Urban/Land-Art Project, Berlin, June 2010-


"Hey, hier steht was!" – wachsende Wörter,
published in Prenzlberger Ansichten, August 2010



"Planting words" or creating an open text growing out of the earth.


This project started to take place at the public space of Berlin in June 2010. On different spots around the area of Prenzlauer Berg, I planted grass-seeds in form of letters (approx 25cm long) on free earth surfaces. In this way, I formed words that stayed buried in the earth for the first 8-9 days.


During that initial period, the only traces of the planted words were those that the daily watering was leaving on earth (I was watering following the shape of the letters). On the 9th day they started to grow slowly: almost invisible pieces of grass appeared out of the earth.

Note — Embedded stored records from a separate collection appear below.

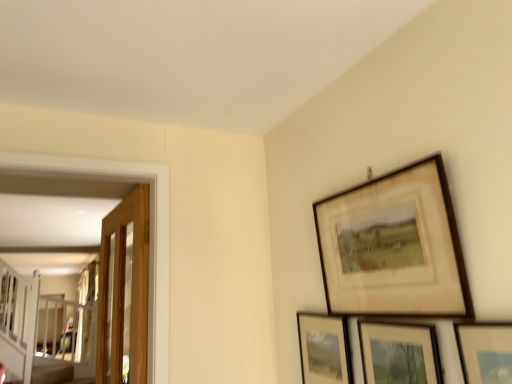
Measure the distance between point (413,379) and camera.

The distance of point (413,379) from camera is 38.15 inches.

What are the coordinates of `matte black picture frame at lower right, the 4th picture frame positioned from the front` in the screenshot? It's located at (324, 348).

Find the location of a particular element. The height and width of the screenshot is (384, 512). matte wooden picture frame at lower right, positioned as the 2th picture frame in back-to-front order is located at coordinates (399, 353).

In the scene shown: Considering the relative sizes of matte wooden picture frame at lower right, positioned as the 2th picture frame in back-to-front order, and wooden glass door at left in the image provided, is matte wooden picture frame at lower right, positioned as the 2th picture frame in back-to-front order, smaller than wooden glass door at left?

Yes.

Could wooden glass door at left be considered to be inside matte wooden picture frame at lower right, positioned as the 2th picture frame in back-to-front order?

No, wooden glass door at left is located outside of matte wooden picture frame at lower right, positioned as the 2th picture frame in back-to-front order.

Based on the photo, from a real-world perspective, between matte wooden picture frame at lower right, positioned as the 2th picture frame in back-to-front order, and wooden glass door at left, who is vertically higher?

In real-world perspective, wooden glass door at left is above.

Is matte wooden picture frame at lower right, which is the 3th picture frame in front-to-back order, directly adjacent to wooden glass door at left?

No, matte wooden picture frame at lower right, which is the 3th picture frame in front-to-back order, is not in contact with wooden glass door at left.

Is matte wooden picture frame at lower right, the 4th picture frame viewed from the back, placed right next to matte black picture frame at lower right, acting as the first picture frame starting from the back?

No, matte wooden picture frame at lower right, the 4th picture frame viewed from the back, is not beside matte black picture frame at lower right, acting as the first picture frame starting from the back.

Between matte wooden picture frame at lower right, the 4th picture frame viewed from the back, and matte black picture frame at lower right, acting as the first picture frame starting from the back, which one has less height?

matte wooden picture frame at lower right, the 4th picture frame viewed from the back.

How distant is matte wooden picture frame at lower right, the first picture frame viewed from the front, from matte black picture frame at lower right, acting as the first picture frame starting from the back?

18.59 inches.

Is matte wooden picture frame at lower right, the 4th picture frame viewed from the back, facing away from matte black picture frame at lower right, the 4th picture frame positioned from the front?

No.

Which is behind, matte wooden picture frame at lower right, positioned as the 2th picture frame in back-to-front order, or matte black picture frame at lower right, the 4th picture frame positioned from the front?

matte black picture frame at lower right, the 4th picture frame positioned from the front, is behind.

At what (x,y) coordinates should I click in order to perform the action: click on picture frame that is the 2nd object directly below the matte black picture frame at lower right, acting as the first picture frame starting from the back (from a real-world perspective). Please return your answer as a coordinate pair (x, y). The image size is (512, 384). Looking at the image, I should click on (399, 353).

Are matte wooden picture frame at lower right, which is the 3th picture frame in front-to-back order, and matte black picture frame at lower right, acting as the first picture frame starting from the back, beside each other?

No, matte wooden picture frame at lower right, which is the 3th picture frame in front-to-back order, is not with matte black picture frame at lower right, acting as the first picture frame starting from the back.

Which object is thinner, matte wooden picture frame at lower right, positioned as the 2th picture frame in back-to-front order, or matte black picture frame at lower right, acting as the first picture frame starting from the back?

matte black picture frame at lower right, acting as the first picture frame starting from the back.

Does wooden picture frame at upper right, the third picture frame when ordered from back to front, have a larger size compared to wooden glass door at left?

Incorrect, wooden picture frame at upper right, the third picture frame when ordered from back to front, is not larger than wooden glass door at left.

Which object is wider, wooden picture frame at upper right, the third picture frame when ordered from back to front, or wooden glass door at left?

With larger width is wooden glass door at left.

How much distance is there between wooden picture frame at upper right, which is counted as the second picture frame, starting from the front, and wooden glass door at left?

wooden picture frame at upper right, which is counted as the second picture frame, starting from the front, and wooden glass door at left are 34.54 inches apart from each other.

What's the angular difference between wooden picture frame at upper right, the third picture frame when ordered from back to front, and wooden glass door at left's facing directions?

0.623 degrees separate the facing orientations of wooden picture frame at upper right, the third picture frame when ordered from back to front, and wooden glass door at left.

From a real-world perspective, which object stands above the other?

From a 3D spatial view, wooden glass door at left is above.

From a real-world perspective, starting from the wooden glass door at left, which picture frame is the 2nd one below it? Please provide its 2D coordinates.

[(485, 351)]

From the image's perspective, does matte wooden picture frame at lower right, the first picture frame viewed from the front, appear lower than wooden glass door at left?

Actually, matte wooden picture frame at lower right, the first picture frame viewed from the front, appears above wooden glass door at left in the image.

Is wooden glass door at left smaller than matte wooden picture frame at lower right, the 4th picture frame viewed from the back?

No, wooden glass door at left is not smaller than matte wooden picture frame at lower right, the 4th picture frame viewed from the back.

Is wooden glass door at left to the left or to the right of matte wooden picture frame at lower right, the 4th picture frame viewed from the back, in the image?

Clearly, wooden glass door at left is on the left of matte wooden picture frame at lower right, the 4th picture frame viewed from the back, in the image.

Is point (133, 287) more distant than point (477, 326)?

Yes, it is.

Is wooden glass door at left thinner than matte wooden picture frame at lower right, the first picture frame viewed from the front?

In fact, wooden glass door at left might be wider than matte wooden picture frame at lower right, the first picture frame viewed from the front.

Which object is more forward, wooden glass door at left or matte black picture frame at lower right, the 4th picture frame positioned from the front?

matte black picture frame at lower right, the 4th picture frame positioned from the front, is closer to the camera.

From a real-world perspective, who is located lower, wooden glass door at left or matte black picture frame at lower right, the 4th picture frame positioned from the front?

matte black picture frame at lower right, the 4th picture frame positioned from the front, is physically lower.

From the image's perspective, is wooden glass door at left located above or below matte black picture frame at lower right, acting as the first picture frame starting from the back?

wooden glass door at left is above matte black picture frame at lower right, acting as the first picture frame starting from the back.

Identify the location of the 3rd picture frame located beneath the wooden glass door at left (from a real-world perspective). (x=399, y=353).

Which picture frame is the 3rd one when counting from the left side of the matte wooden picture frame at lower right, the 4th picture frame viewed from the back? Please provide its 2D coordinates.

[(324, 348)]

In the scene shown: Estimate the real-world distances between objects in this image. Which object is further from matte wooden picture frame at lower right, which is the 3th picture frame in front-to-back order, matte black picture frame at lower right, acting as the first picture frame starting from the back, or wooden picture frame at upper right, the third picture frame when ordered from back to front?

matte black picture frame at lower right, acting as the first picture frame starting from the back, lies further to matte wooden picture frame at lower right, which is the 3th picture frame in front-to-back order, than the other object.

Based on their spatial positions, is wooden picture frame at upper right, which is counted as the second picture frame, starting from the front, or matte black picture frame at lower right, acting as the first picture frame starting from the back, closer to wooden glass door at left?

matte black picture frame at lower right, acting as the first picture frame starting from the back, is closer to wooden glass door at left.

From the picture: Looking at the image, which one is located closer to wooden picture frame at upper right, the third picture frame when ordered from back to front, matte wooden picture frame at lower right, which is the 3th picture frame in front-to-back order, or matte black picture frame at lower right, acting as the first picture frame starting from the back?

matte wooden picture frame at lower right, which is the 3th picture frame in front-to-back order, lies closer to wooden picture frame at upper right, the third picture frame when ordered from back to front, than the other object.

Looking at the image, which one is located further to wooden picture frame at upper right, the third picture frame when ordered from back to front, matte wooden picture frame at lower right, which is the 3th picture frame in front-to-back order, or wooden glass door at left?

The object further to wooden picture frame at upper right, the third picture frame when ordered from back to front, is wooden glass door at left.

Considering their positions, is matte wooden picture frame at lower right, the 4th picture frame viewed from the back, positioned further to matte black picture frame at lower right, acting as the first picture frame starting from the back, than matte wooden picture frame at lower right, which is the 3th picture frame in front-to-back order?

matte wooden picture frame at lower right, the 4th picture frame viewed from the back.

From the image, which object appears to be farther from wooden glass door at left, wooden picture frame at upper right, the third picture frame when ordered from back to front, or matte wooden picture frame at lower right, which is the 3th picture frame in front-to-back order?

Among the two, matte wooden picture frame at lower right, which is the 3th picture frame in front-to-back order, is located further to wooden glass door at left.

From the picture: Based on their spatial positions, is wooden picture frame at upper right, the third picture frame when ordered from back to front, or wooden glass door at left further from matte wooden picture frame at lower right, the first picture frame viewed from the front?

wooden glass door at left lies further to matte wooden picture frame at lower right, the first picture frame viewed from the front, than the other object.

Based on their spatial positions, is wooden glass door at left or matte black picture frame at lower right, acting as the first picture frame starting from the back, closer to matte wooden picture frame at lower right, positioned as the 2th picture frame in back-to-front order?

The object closer to matte wooden picture frame at lower right, positioned as the 2th picture frame in back-to-front order, is matte black picture frame at lower right, acting as the first picture frame starting from the back.

Identify the location of picture frame between wooden glass door at left and wooden picture frame at upper right, which is counted as the second picture frame, starting from the front, from left to right. (324, 348).

The height and width of the screenshot is (384, 512). I want to click on picture frame between wooden picture frame at upper right, which is counted as the second picture frame, starting from the front, and matte wooden picture frame at lower right, which is the 3th picture frame in front-to-back order, in the vertical direction, so click(485, 351).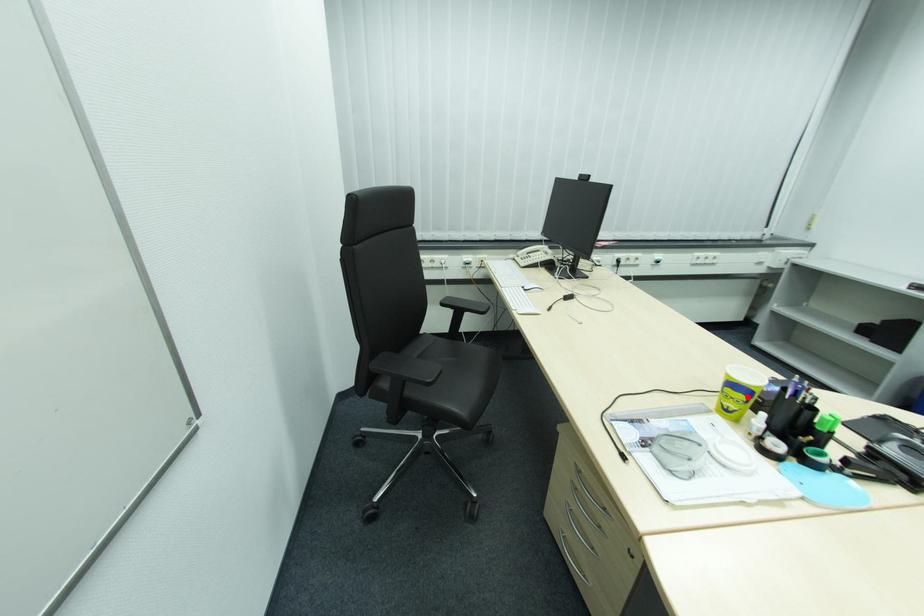
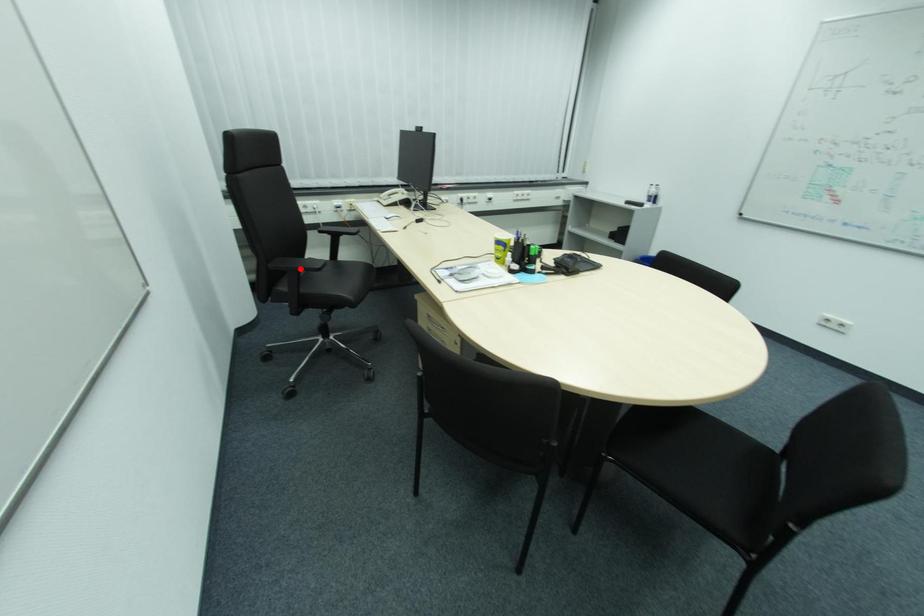
I am providing you with two images of the same scene from different viewpoints. A red point is marked on the first image and another point is marked on the second image. Are the points marked in image1 and image2 representing the same 3D position?

No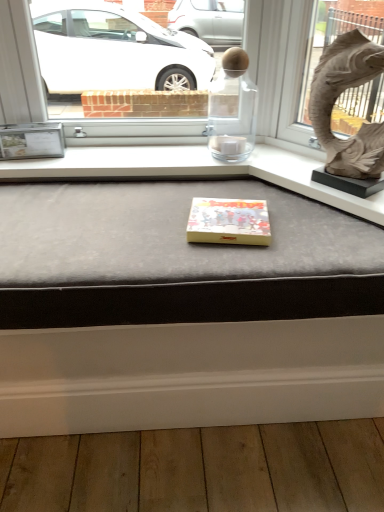
Question: Is yellow matte box at center bigger than matte stone animal at upper right?

Choices:
 (A) yes
 (B) no

Answer: (B)

Question: Does yellow matte box at center turn towards matte stone animal at upper right?

Choices:
 (A) yes
 (B) no

Answer: (B)

Question: Considering the relative sizes of yellow matte box at center and matte stone animal at upper right in the image provided, is yellow matte box at center shorter than matte stone animal at upper right?

Choices:
 (A) no
 (B) yes

Answer: (B)

Question: Is yellow matte box at center positioned far away from matte stone animal at upper right?

Choices:
 (A) no
 (B) yes

Answer: (A)

Question: Is yellow matte box at center looking in the opposite direction of matte stone animal at upper right?

Choices:
 (A) yes
 (B) no

Answer: (B)

Question: Is matte stone animal at upper right wider or thinner than matte gray cushion at center?

Choices:
 (A) wide
 (B) thin

Answer: (B)

Question: From a real-world perspective, is matte stone animal at upper right physically located above or below matte gray cushion at center?

Choices:
 (A) below
 (B) above

Answer: (B)

Question: Is matte stone animal at upper right bigger or smaller than matte gray cushion at center?

Choices:
 (A) big
 (B) small

Answer: (B)

Question: Considering their positions, is matte stone animal at upper right located in front of or behind matte gray cushion at center?

Choices:
 (A) behind
 (B) front

Answer: (A)

Question: Is yellow matte box at center bigger or smaller than matte stone animal at upper right?

Choices:
 (A) small
 (B) big

Answer: (A)

Question: From a real-world perspective, is yellow matte box at center physically located above or below matte stone animal at upper right?

Choices:
 (A) above
 (B) below

Answer: (B)

Question: Is yellow matte box at center to the left or to the right of matte stone animal at upper right in the image?

Choices:
 (A) left
 (B) right

Answer: (A)

Question: Is yellow matte box at center spatially inside matte stone animal at upper right, or outside of it?

Choices:
 (A) inside
 (B) outside

Answer: (B)

Question: Considering the positions of matte gray cushion at center and yellow matte box at center in the image, is matte gray cushion at center wider or thinner than yellow matte box at center?

Choices:
 (A) thin
 (B) wide

Answer: (B)

Question: In terms of height, does matte gray cushion at center look taller or shorter compared to yellow matte box at center?

Choices:
 (A) short
 (B) tall

Answer: (B)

Every day, ever since, a surprise waited me and the people passing by: The text was appearing slowly out of the earth; what at first looked vague was becoming progressively concrete, the thing that seemed to be at a first glance a spontaneous vegetation was getting a more precise form, somewhere between Nature and Artifact. After two weeks the grass-words were grown, standing discretely but perfectly shaped at different spots within walking distance.


There was an intense and playful interaction with the people since the very beginning of the whole process. Mostly children but also adults stopped to ask, to plant together with me some words, to help at the daily care of the grass-words by filling countless watering-cans at the closed public well, or to take pictures for the documentation of the project. My grass-words became a kind of communication-bridge between me and the people at the Square Arnswalder Platz (where most of my words had been planted) but also among different kind of people, as this quite big square happens to be the epitome of the borough’s gentrified identity, being the stage where old and new lifestyle patterns are being unfold.


During an event that I organized to present the project, I offered small packs with grass-seeds to the people around and I invited them to plant their own word at a place of their choice. In this way, my vision of a greater, without borders, open text growing out of the earth could come true.


The active participation of the public in this project has also been manifested in the initiative of neighbors to take care of the grass-words (by "adopting" for instance one) during my absence from the city in the two months that followed. A chain of new "parents" has been created for my grass-words and this kind of participation is probably the very essence of this project whose main character is the one of a long-open duration performance.


This project goes on as many people around the world are interested to plant their own word.


The buried body of the word is getting reborn, the hidden word inside the earth is getting revealed. The secret is revealed. The meaning is revealed. The earth is like a mouth: there are so many unspoken words inside it but some of them are crossing the “barriers of the teeth” as Homer said.